== Directions ==
Transcribe the listing exactly, skipping every picture.
(Beginning of Supplied information)
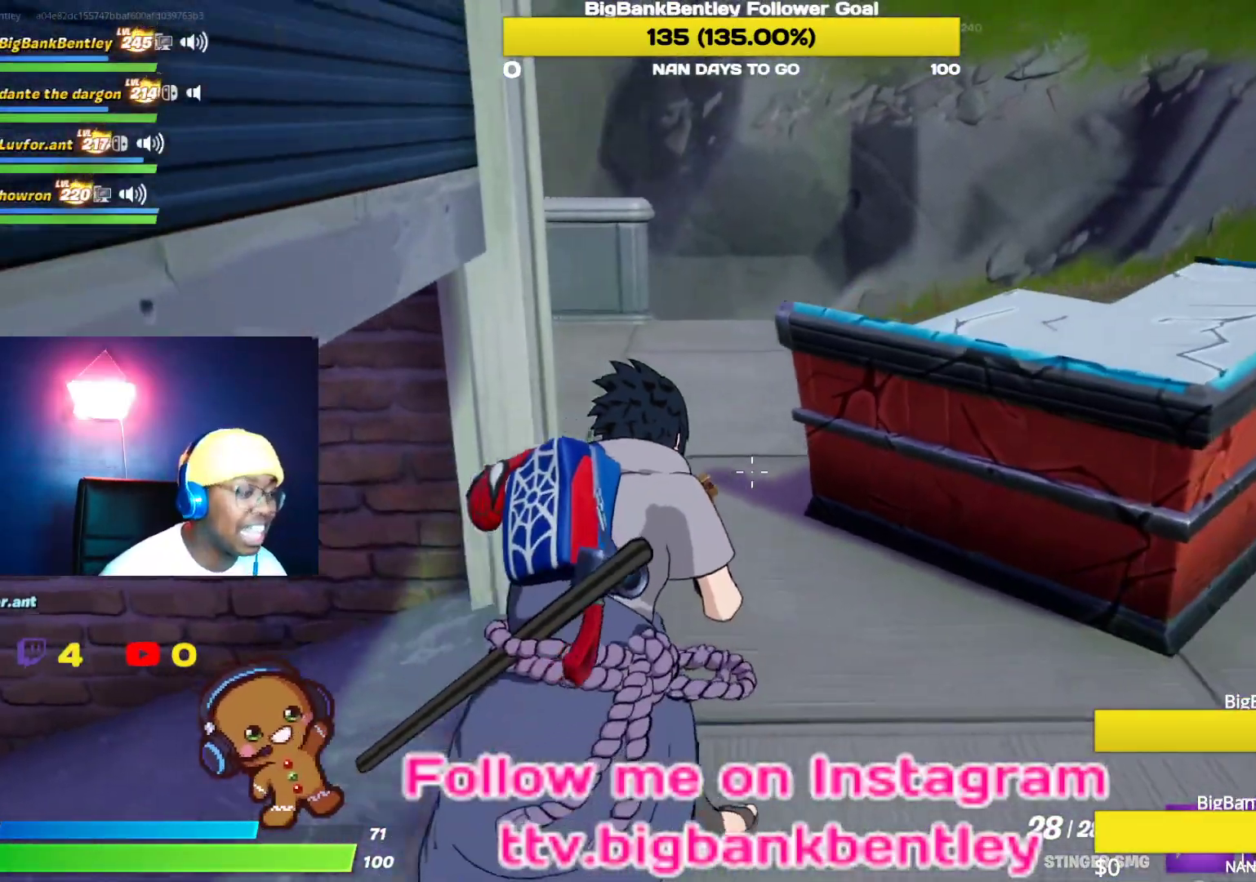
{"buttons": [], "left_stick": "up", "right_stick": "left", "events": [[50, "R3", "up"], [50, "right_stick", "down"], [100, "right_stick", "center"], [117, "left_stick", "up"], [233, "A", "down"], [283, "A", "up"], [467, "right_stick", "left"]]}
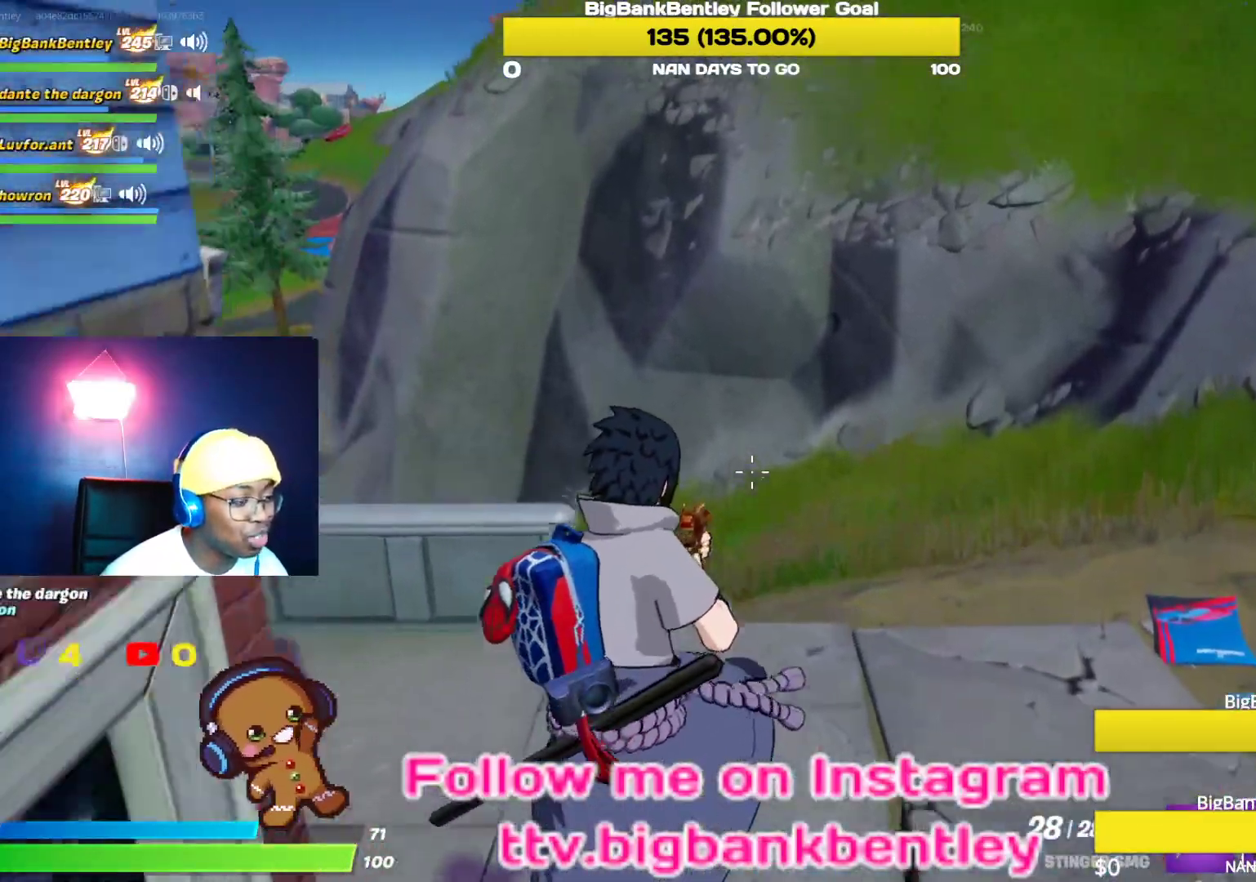
{"buttons": [], "left_stick": "up-right", "right_stick": "left", "events": [[33, "left_stick", "up-right"]]}
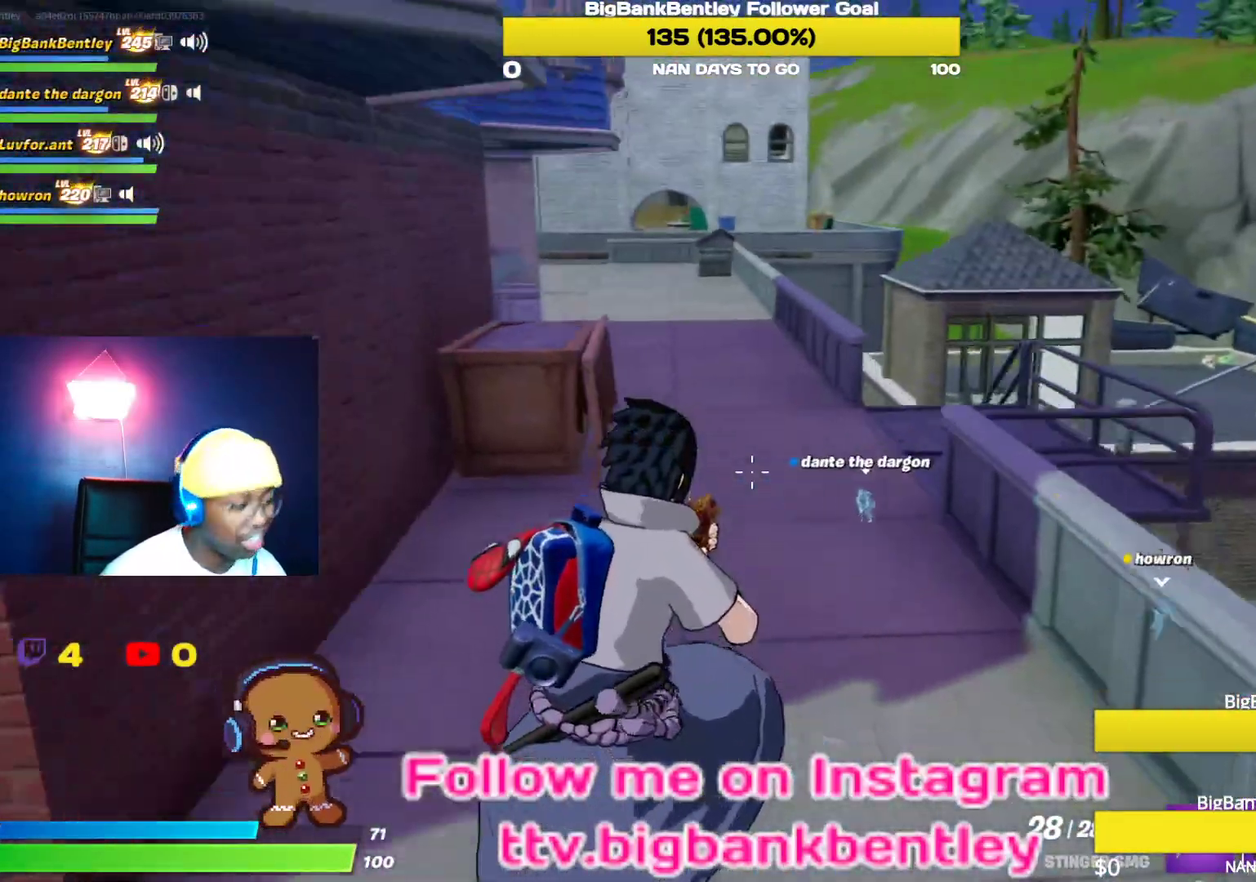
{"buttons": [], "left_stick": "up-right", "right_stick": "center", "events": [[50, "right_stick", "center"], [383, "A", "down"], [483, "A", "up"]]}
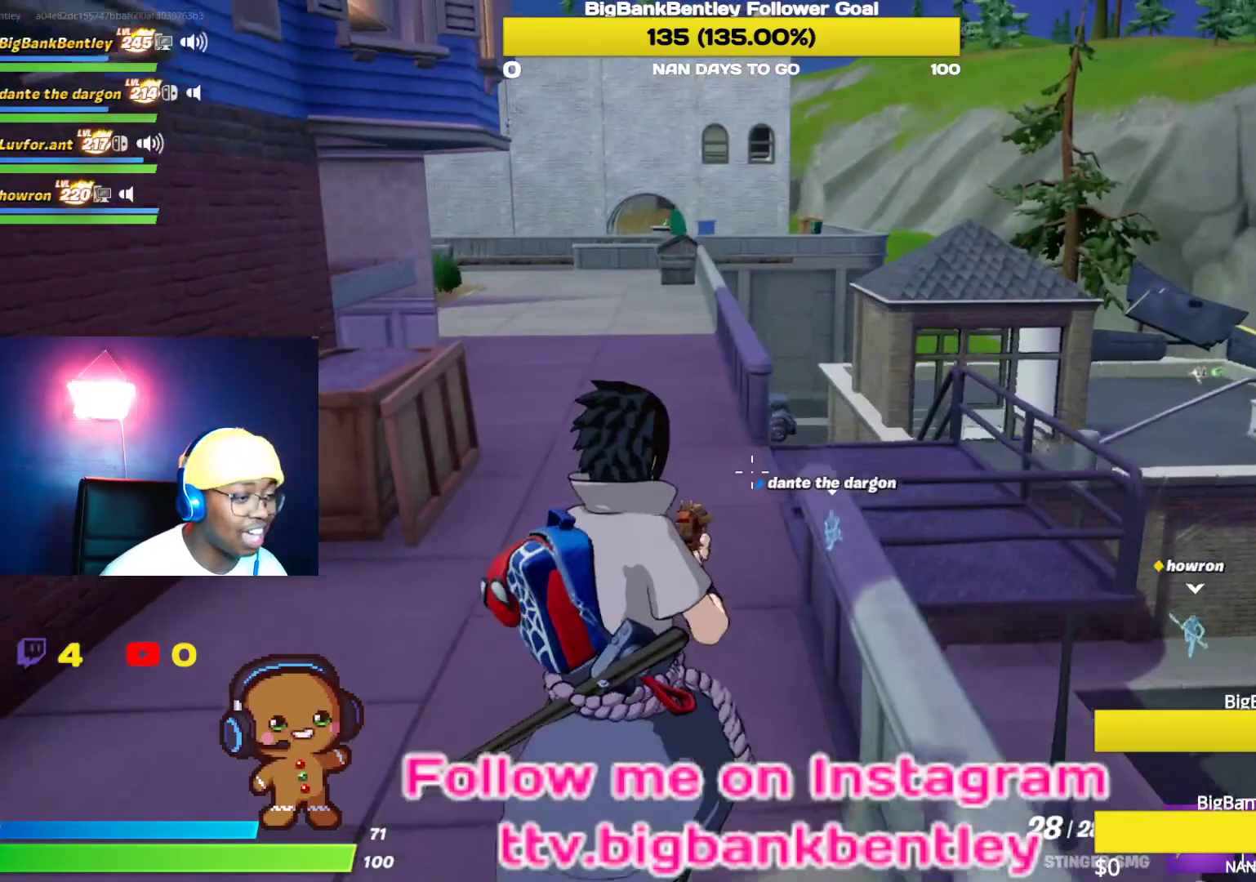
{"buttons": [], "left_stick": "up-left", "right_stick": "center", "events": [[117, "left_stick", "up"], [283, "left_stick", "up-left"]]}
(End of Supplied information)
== Output of the exercise ==
{"buttons": [], "left_stick": "up", "right_stick": "left", "events": [[50, "R3", "up"], [50, "right_stick", "down"], [100, "right_stick", "center"], [117, "left_stick", "up"], [233, "A", "down"], [283, "A", "up"], [467, "right_stick", "left"]]}
{"buttons": [], "left_stick": "up-right", "right_stick": "left", "events": [[33, "left_stick", "up-right"]]}
{"buttons": [], "left_stick": "up-right", "right_stick": "center", "events": [[50, "right_stick", "center"], [383, "A", "down"], [483, "A", "up"]]}
{"buttons": [], "left_stick": "up-left", "right_stick": "center", "events": [[117, "left_stick", "up"], [283, "left_stick", "up-left"]]}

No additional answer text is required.